The 2007 Summer of Hate is culminating with a sort of haters Altamont, the right-wing attack on Graeme Frost of Baltimore, Maryland.
This is sort of a game the Netroots have been playing with the rabid right for some time. The left puts up someone whom they think is unimpeachable to attack some right-wing plan, then the right drives them under anyway. Max Cleland, John Kerry, Cindy Sheehan, Michael J. Fox. Each stepped to the microphone and each was smeared in turn. Few in the mainstream objected, just as few liberal parents objected when kids started growing the hair long in the mid-1960s, smoking pot and going to anti-war marches.

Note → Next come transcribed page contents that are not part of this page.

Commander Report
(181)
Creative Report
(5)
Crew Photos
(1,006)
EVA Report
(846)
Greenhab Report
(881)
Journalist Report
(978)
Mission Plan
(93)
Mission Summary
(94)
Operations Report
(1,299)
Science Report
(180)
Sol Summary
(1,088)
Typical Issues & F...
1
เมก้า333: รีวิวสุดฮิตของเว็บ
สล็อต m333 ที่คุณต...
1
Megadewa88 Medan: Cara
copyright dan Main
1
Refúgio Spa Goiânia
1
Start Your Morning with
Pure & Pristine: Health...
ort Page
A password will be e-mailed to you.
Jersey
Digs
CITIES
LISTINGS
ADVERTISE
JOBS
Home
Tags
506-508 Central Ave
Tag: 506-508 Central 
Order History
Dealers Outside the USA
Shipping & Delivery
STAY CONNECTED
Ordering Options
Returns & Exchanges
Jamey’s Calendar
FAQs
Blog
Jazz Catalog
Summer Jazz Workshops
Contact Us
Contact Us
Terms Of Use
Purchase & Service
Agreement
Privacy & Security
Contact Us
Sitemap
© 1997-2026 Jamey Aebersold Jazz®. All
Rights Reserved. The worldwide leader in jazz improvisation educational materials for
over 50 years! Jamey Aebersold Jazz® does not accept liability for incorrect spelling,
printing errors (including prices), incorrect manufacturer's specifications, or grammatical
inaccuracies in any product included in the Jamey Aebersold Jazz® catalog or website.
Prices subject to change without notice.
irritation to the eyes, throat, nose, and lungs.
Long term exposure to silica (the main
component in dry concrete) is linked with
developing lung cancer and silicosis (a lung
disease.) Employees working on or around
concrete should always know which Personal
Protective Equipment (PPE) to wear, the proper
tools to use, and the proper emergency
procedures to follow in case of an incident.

Just as hippies kept going further-and-further trying to freak out their parents 40 years ago, so the haties are now going further-and-further in order to stay what they think of as sane. That’s really what the nooses are all about. They reject your reality and substitute their own, one in which they’re always right and everyone else is an enemy of the good and true.

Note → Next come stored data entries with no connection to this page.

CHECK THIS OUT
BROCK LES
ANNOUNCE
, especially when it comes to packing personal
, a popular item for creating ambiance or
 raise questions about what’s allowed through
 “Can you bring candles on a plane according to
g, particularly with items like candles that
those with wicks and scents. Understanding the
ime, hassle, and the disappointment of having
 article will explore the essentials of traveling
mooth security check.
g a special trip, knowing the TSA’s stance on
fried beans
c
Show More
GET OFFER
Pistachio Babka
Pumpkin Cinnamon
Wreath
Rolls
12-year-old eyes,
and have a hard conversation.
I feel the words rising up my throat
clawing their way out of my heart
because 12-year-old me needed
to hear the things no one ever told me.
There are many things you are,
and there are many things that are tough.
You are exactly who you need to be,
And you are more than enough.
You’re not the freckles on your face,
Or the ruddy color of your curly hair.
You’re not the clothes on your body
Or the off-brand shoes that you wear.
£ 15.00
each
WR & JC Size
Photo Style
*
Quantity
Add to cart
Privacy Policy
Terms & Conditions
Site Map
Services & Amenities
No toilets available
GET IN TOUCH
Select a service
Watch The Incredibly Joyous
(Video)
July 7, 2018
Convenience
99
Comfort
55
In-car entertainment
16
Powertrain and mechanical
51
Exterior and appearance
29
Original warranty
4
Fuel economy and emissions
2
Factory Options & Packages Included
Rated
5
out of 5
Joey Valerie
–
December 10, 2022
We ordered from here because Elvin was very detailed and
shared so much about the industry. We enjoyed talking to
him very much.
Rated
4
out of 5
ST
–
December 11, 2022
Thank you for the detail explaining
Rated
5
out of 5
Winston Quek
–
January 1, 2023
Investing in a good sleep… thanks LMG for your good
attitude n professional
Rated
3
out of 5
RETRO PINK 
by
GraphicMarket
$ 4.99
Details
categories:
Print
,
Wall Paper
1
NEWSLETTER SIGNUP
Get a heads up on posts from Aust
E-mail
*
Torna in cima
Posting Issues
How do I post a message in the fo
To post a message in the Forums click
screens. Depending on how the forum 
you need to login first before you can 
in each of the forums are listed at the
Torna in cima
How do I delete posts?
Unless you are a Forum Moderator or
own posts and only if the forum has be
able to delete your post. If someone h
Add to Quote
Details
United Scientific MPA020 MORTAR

Peace, love, dope, meet war, hate, grope.
But now they’re doing it to a 12 year old kid. And to his family, people who have done everything Republicans always said was right. The couple stayed married, they didn’t abort, they bought a home, they tried to build a business. They raised their kids with good, conservative values. But when times got hard, through no fault of their own, they depended on a state-based health insurance program to get by, and they had the nerve to defend this program in the face of a Presidential veto.
What made this a tipping point? Perhaps it was the family’s
circumstance. More likely it was the fact that, in this case, the
President vetoed something much of the Republican base favored, which caused the blinders to come off.
Had the Frost family attacked the President’s Iraq policy even two
years ago they wouldn’t be getting near this amount of sympathy.
Instead, with Iraq costing $100 billion a year the President vetoed a
tiny fraction of that for kids’ health, an impacted kid protested, and
these goons descended on him like, well, like the Hell’s Angels at
Altamont. (The picture is from the Rolling Stones gallery.)
So now we’re not just seeing a lot of self-righteous anger from the
left, but the story is gaining important traction. People throughout
America are starting to draw the line, from FreeRepublic to Michelle
Malkin to Mitch McConnell, and they’re no longer liking what they see.
Just as the right, 40 years ago, would complain "we saw it years ago," so
the left is singing a similar song now. But that’s the way history
rolls. What a fool believes he sees, no wise man has the power to
reason away. Until he can no longer.
That’s how a political thesis collapses. The result, right now, is a
political vacuum. It’s filling that vacuum we should be about.